Parmi eux, l'Union européenne (UE) et ses chasseurs de "fake news". Le 23 avril dernier, l'UE concluait une nouvelle législation "historique" : le règlement sur les services numériques ("Digital Services Act", DSA, en anglais). Son entrée en vigueur est prévue au plus tard pour 2024, et il prévoit de "protéger les utilisateurs en ligne, assurer la liberté d’expression et des opportunités pour les entreprises", selon Ursula von der Leyen. En d'autres termes, exiger des plateformes qu'elles régulent le contenu brassé.

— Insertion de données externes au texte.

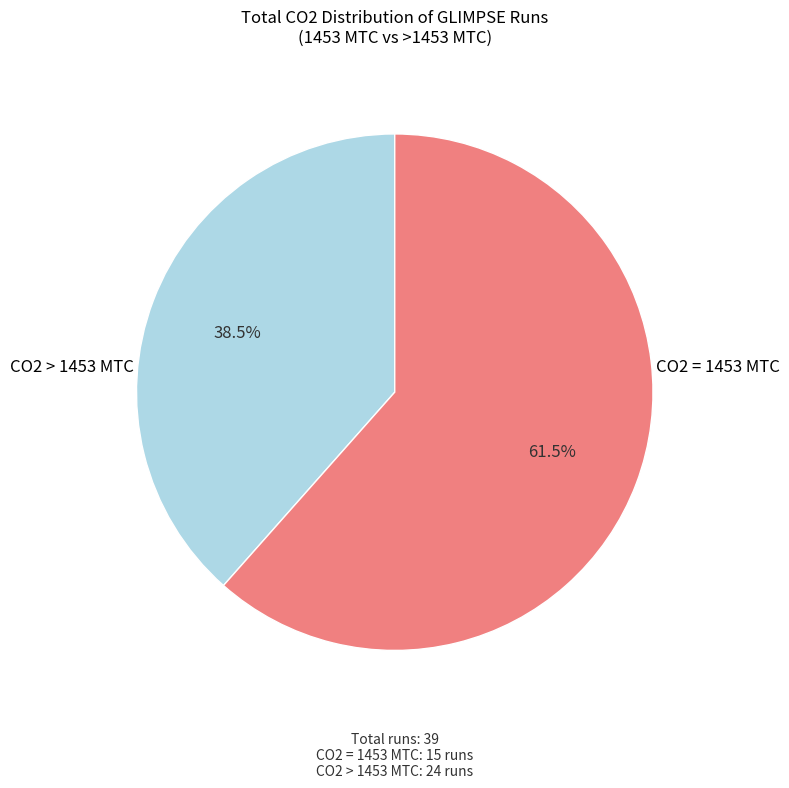

How many slices are in this pie chart?

2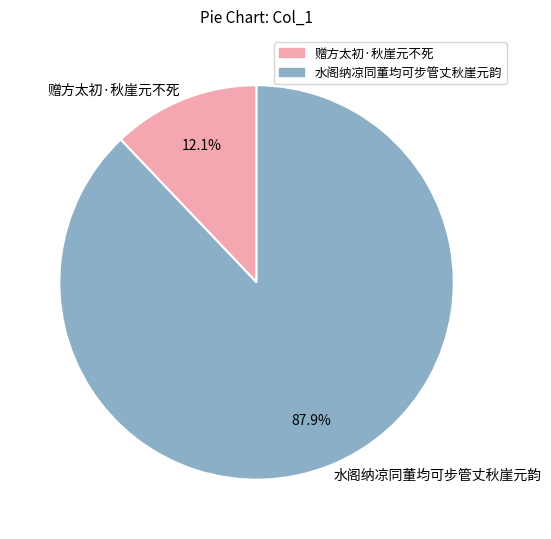

The 赠方太初·秋崖元不死 slice represents 12% of the pie. True or false?

True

Barack Obama et Emmanuel Macron partageaient tous deux le même discours, l'un et l'autre se présentant en pourfendeurs des réseaux sociaux. Cédric O, Secrétaire d’État chargé de la Transition numérique et des Communications électroniques, rappelait hier que les règles s'appliquent à tous :
Il y a des choses intéressantes dans ce qu’@elonmusk veut impulser pour @Twitter, mais rappelons que le #DigitalServicesAct - et donc l’obligation de lutter contre la désinformation, la haine en ligne, etc. - s’appliquera quelle que soit l’idéologie de son propriétaire. #PFUE2022
— Cédric O (@cedric_o) April 25, 2022
Fière comme un paon, c'est ensuite BFM TV qui s'est mise à voler dans les plumes d'Elon Musk, précisant vouloir lutter contre la "désinformation". Sans surprise, son chef de service tech Raphael Grably s'est joint à la prise de bec, en assurant que "la loi s'applique aussi aux libertariens du dimanche", urgeant : "Calmez-vous avec Elon Musk".
Enfin, c'est le correspondant à Washington Antoine Heulard qui s'est montré un peu craintif : "Elon Musk est un partisan de la liberté d'expression absolue, sans la moindre restriction. Concrètement, cela veut dire qu'avec Musk aux manettes, finis les efforts de modération, finis les efforts pour lutter contre les fake news." Il explique aussi que la réapparition (hypothétique) de Donald Trump pourrait "avoir des conséquences sur la démocratie américaine, et pourquoi pas même sur les prochaines élections présidentielles en 2024". Et de conclure, plus complotiste que jamais : "54,20 $, le tarif proposé par Elon Musk, n'a de toute évidence pas été choisi par hasard. Dans ce chiffre, il y a 420, et ça c'est une référence au cannabis et à la culture de la fumette. [...] C'est aussi la journée du 4 avril, la journée nationale de la marijuana."